» Material provided:
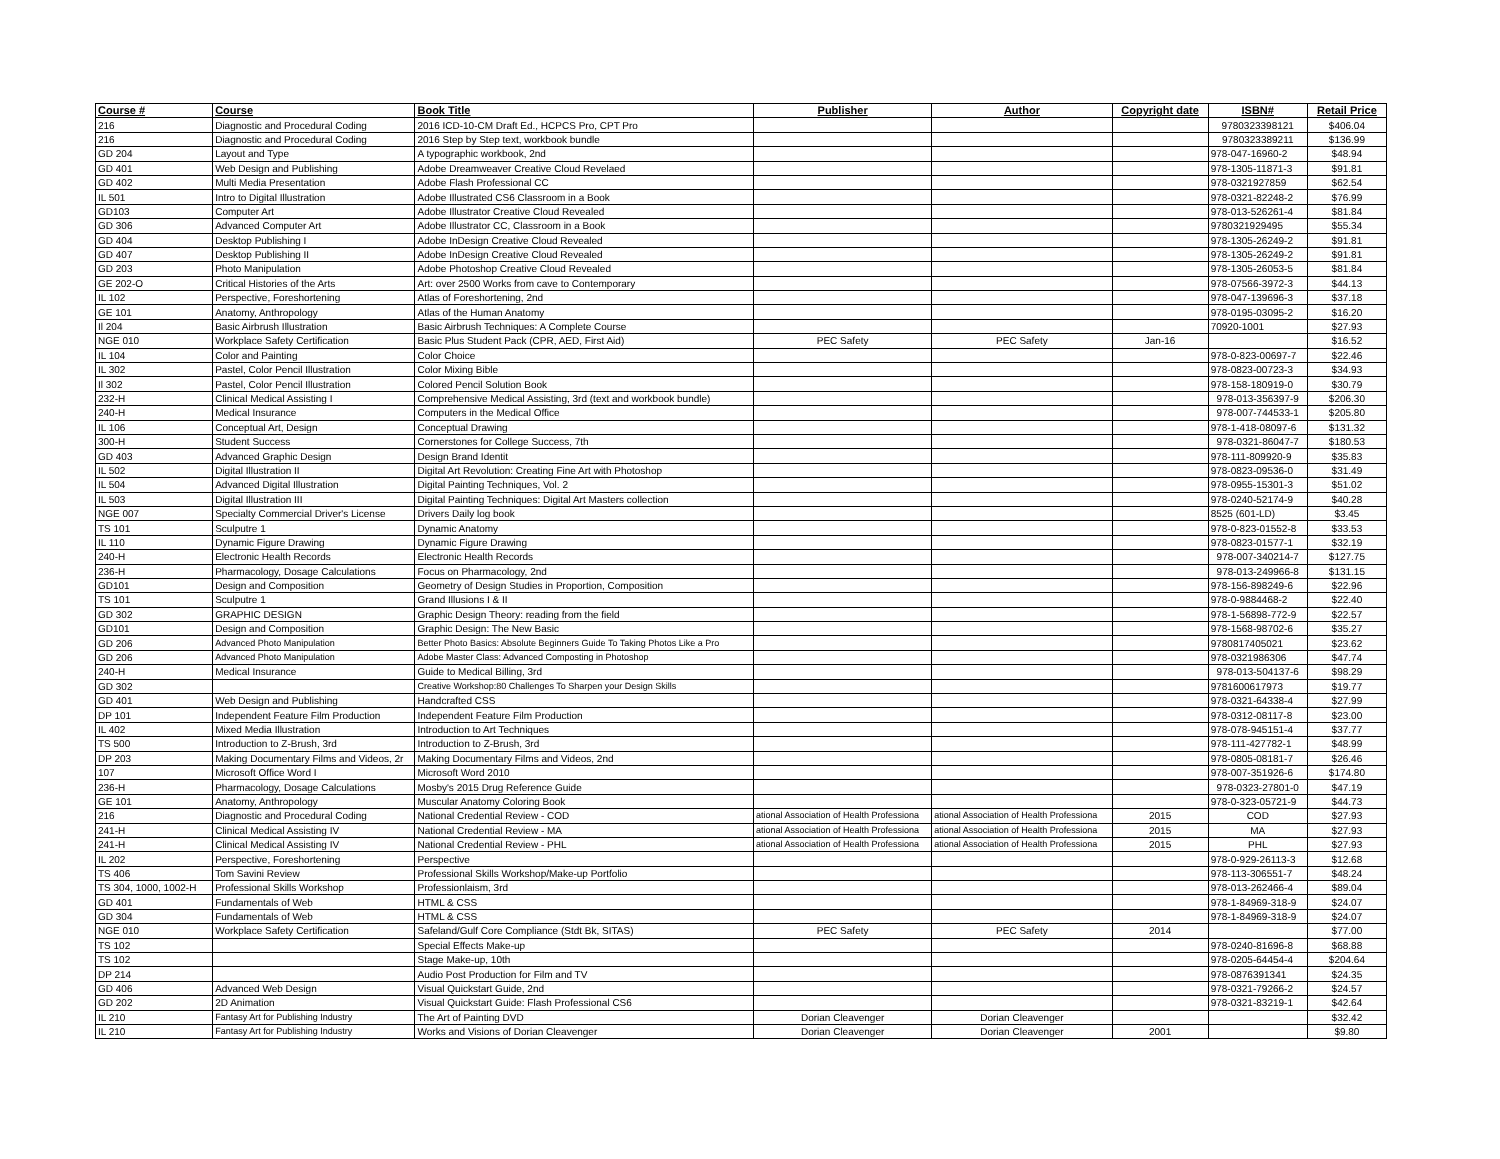| Course # | Course | Book Title | Publisher | Author | Copyright date | ISBN# | Retail Price |
| --- | --- | --- | --- | --- | --- | --- | --- |
| 216 | Diagnostic and Procedural Coding | 2016 ICD-10-CM Draft Ed., HCPCS Pro, CPT Pro | | | | 9780323398121 | $406.04 |
| 216 | Diagnostic and Procedural Coding | 2016 Step by Step text, workbook bundle | | | | 9780323389211 | $136.99 |
| GD 204 | Layout and Type | A typographic workbook, 2nd | | | | 978-047-16960-2 | $48.94 |
| GD 401 | Web Design and Publishing | Adobe Dreamweaver Creative Cloud Revelaed | | | | 978-1305-11871-3 | $91.81 |
| GD 402 | Multi Media Presentation | Adobe Flash Professional CC | | | | 978-0321927859 | $62.54 |
| IL 501 | Intro to Digital Illustration | Adobe Illustrated CS6 Classroom in a Book | | | | 978-0321-82248-2 | $76.99 |
| GD103 | Computer Art | Adobe Illustrator Creative Cloud Revealed | | | | 978-013-526261-4 | $81.84 |
| GD 306 | Advanced Computer Art | Adobe Illustrator CC, Classroom in a Book | | | | 9780321929495 | $55.34 |
| GD 404 | Desktop Publishing I | Adobe InDesign Creative Cloud Revealed | | | | 978-1305-26249-2 | $91.81 |
| GD 407 | Desktop Publishing II | Adobe InDesign Creative Cloud Revealed | | | | 978-1305-26249-2 | $91.81 |
| GD 203 | Photo Manipulation | Adobe Photoshop Creative Cloud Revealed | | | | 978-1305-26053-5 | $81.84 |
| GE 202-O | Critical Histories of the Arts | Art: over 2500 Works from cave to Contemporary | | | | 978-07566-3972-3 | $44.13 |
| IL 102 | Perspective, Foreshortening | Atlas of Foreshortening, 2nd | | | | 978-047-139696-3 | $37.18 |
| GE 101 | Anatomy, Anthropology | Atlas of the Human Anatomy | | | | 978-0195-03095-2 | $16.20 |
| Il 204 | Basic Airbrush Illustration | Basic Airbrush Techniques: A Complete Course | | | | 70920-1001 | $27.93 |
| NGE 010 | Workplace Safety Certification | Basic Plus Student Pack (CPR, AED, First Aid) | PEC Safety | PEC Safety | Jan-16 | | $16.52 |
| IL 104 | Color and Painting | Color Choice | | | | 978-0-823-00697-7 | $22.46 |
| IL 302 | Pastel, Color Pencil Illustration | Color Mixing Bible | | | | 978-0823-00723-3 | $34.93 |
| Il 302 | Pastel, Color Pencil Illustration | Colored Pencil Solution Book | | | | 978-158-180919-0 | $30.79 |
| 232-H | Clinical Medical Assisting I | Comprehensive Medical Assisting, 3rd (text and workbook bundle) | | | | 978-013-356397-9 | $206.30 |
| 240-H | Medical Insurance | Computers in the Medical Office | | | | 978-007-744533-1 | $205.80 |
| IL 106 | Conceptual Art, Design | Conceptual Drawing | | | | 978-1-418-08097-6 | $131.32 |
| 300-H | Student Success | Cornerstones for College Success, 7th | | | | 978-0321-86047-7 | $180.53 |
| GD 403 | Advanced Graphic Design | Design Brand Identit | | | | 978-111-809920-9 | $35.83 |
| IL 502 | Digital Illustration II | Digital Art Revolution: Creating Fine Art with Photoshop | | | | 978-0823-09536-0 | $31.49 |
| IL 504 | Advanced Digital Illustration | Digital Painting Techniques, Vol. 2 | | | | 978-0955-15301-3 | $51.02 |
| IL 503 | Digital Illustration III | Digital Painting Techniques: Digital Art Masters collection | | | | 978-0240-52174-9 | $40.28 |
| NGE 007 | Specialty Commercial Driver's License | Drivers Daily log book | | | | 8525 (601-LD) | $3.45 |
| TS 101 | Sculputre 1 | Dynamic Anatomy | | | | 978-0-823-01552-8 | $33.53 |
| IL 110 | Dynamic Figure Drawing | Dynamic Figure Drawing | | | | 978-0823-01577-1 | $32.19 |
| 240-H | Electronic Health Records | Electronic Health Records | | | | 978-007-340214-7 | $127.75 |
| 236-H | Pharmacology, Dosage Calculations | Focus on Pharmacology, 2nd | | | | 978-013-249966-8 | $131.15 |
| GD101 | Design and Composition | Geometry of Design Studies in Proportion, Composition | | | | 978-156-898249-6 | $22.96 |
| TS 101 | Sculputre 1 | Grand Illusions I & II | | | | 978-0-9884468-2 | $22.40 |
| GD 302 | GRAPHIC DESIGN | Graphic Design Theory: reading from the field | | | | 978-1-56898-772-9 | $22.57 |
| GD101 | Design and Composition | Graphic Design: The New Basic | | | | 978-1568-98702-6 | $35.27 |
| GD 206 | Advanced Photo Manipulation | Better Photo Basics: Absolute Beginners Guide To Taking Photos Like a Pro | | | | 9780817405021 | $23.62 |
| GD 206 | Advanced Photo Manipulation | Adobe Master Class: Advanced Composting in Photoshop | | | | 978-0321986306 | $47.74 |
| 240-H | Medical Insurance | Guide to Medical Billing, 3rd | | | | 978-013-504137-6 | $98.29 |
| GD 302 | | Creative Workshop:80 Challenges To Sharpen your Design Skills | | | | 9781600617973 | $19.77 |
| GD 401 | Web Design and Publishing | Handcrafted CSS | | | | 978-0321-64338-4 | $27.99 |
| DP 101 | Independent Feature Film Production | Independent Feature Film Production | | | | 978-0312-08117-8 | $23.00 |
| IL 402 | Mixed Media Illustration | Introduction to Art Techniques | | | | 978-078-945151-4 | $37.77 |
| TS 500 | Introduction to Z-Brush, 3rd | Introduction to Z-Brush, 3rd | | | | 978-111-427782-1 | $48.99 |
| DP 203 | Making Documentary Films and Videos, 2r | Making Documentary Films and Videos, 2nd | | | | 978-0805-08181-7 | $26.46 |
| 107 | Microsoft Office Word I | Microsoft Word 2010 | | | | 978-007-351926-6 | $174.80 |
| 236-H | Pharmacology, Dosage Calculations | Mosby's 2015 Drug Reference Guide | | | | 978-0323-27801-0 | $47.19 |
| GE 101 | Anatomy, Anthropology | Muscular Anatomy Coloring Book | | | | 978-0-323-05721-9 | $44.73 |
| 216 | Diagnostic and Procedural Coding | National Credential Review - COD | ational Association of Health Professiona | ational Association of Health Professiona | 2015 | COD | $27.93 |
| 241-H | Clinical Medical Assisting IV | National Credential Review - MA | ational Association of Health Professiona | ational Association of Health Professiona | 2015 | MA | $27.93 |
| 241-H | Clinical Medical Assisting IV | National Credential Review - PHL | ational Association of Health Professiona | ational Association of Health Professiona | 2015 | PHL | $27.93 |
| IL 202 | Perspective, Foreshortening | Perspective | | | | 978-0-929-26113-3 | $12.68 |
| TS 406 | Tom Savini Review | Professional Skills Workshop/Make-up Portfolio | | | | 978-113-306551-7 | $48.24 |
| TS 304, 1000, 1002-H | Professional Skills Workshop | Professionlaism, 3rd | | | | 978-013-262466-4 | $89.04 |
| GD 401 | Fundamentals of Web | HTML & CSS | | | | 978-1-84969-318-9 | $24.07 |
| GD 304 | Fundamentals of Web | HTML & CSS | | | | 978-1-84969-318-9 | $24.07 |
| NGE 010 | Workplace Safety Certification | Safeland/Gulf Core Compliance (Stdt Bk, SITAS) | PEC Safety | PEC Safety | 2014 | | $77.00 |
| TS 102 | | Special Effects Make-up | | | | 978-0240-81696-8 | $68.88 |
| TS 102 | | Stage Make-up, 10th | | | | 978-0205-64454-4 | $204.64 |
| DP 214 | | Audio Post Production for Film and TV | | | | 978-0876391341 | $24.35 |
| GD 406 | Advanced Web Design | Visual Quickstart Guide, 2nd | | | | 978-0321-79266-2 | $24.57 |
| GD 202 | 2D Animation | Visual Quickstart Guide: Flash Professional CS6 | | | | 978-0321-83219-1 | $42.64 |
| IL 210 | Fantasy Art for Publishing Industry | The Art of Painting DVD | Dorian Cleavenger | Dorian Cleavenger | | | $32.42 |
| IL 210 | Fantasy Art for Publishing Industry | Works and Visions of Dorian Cleavenger | Dorian Cleavenger | Dorian Cleavenger | 2001 | | $9.80 |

» What to do:
Quote only what lies between the first line of the records and the line containing "9780323398121 | $406.04 |", please, including both lines and excluding images.

» Task solution:
| Course # | Course | Book Title | Publisher | Author | Copyright date | ISBN# | Retail Price |
| --- | --- | --- | --- | --- | --- | --- | --- |
| 216 | Diagnostic and Procedural Coding | 2016 ICD-10-CM Draft Ed., HCPCS Pro, CPT Pro | | | | 9780323398121 | $406.04 |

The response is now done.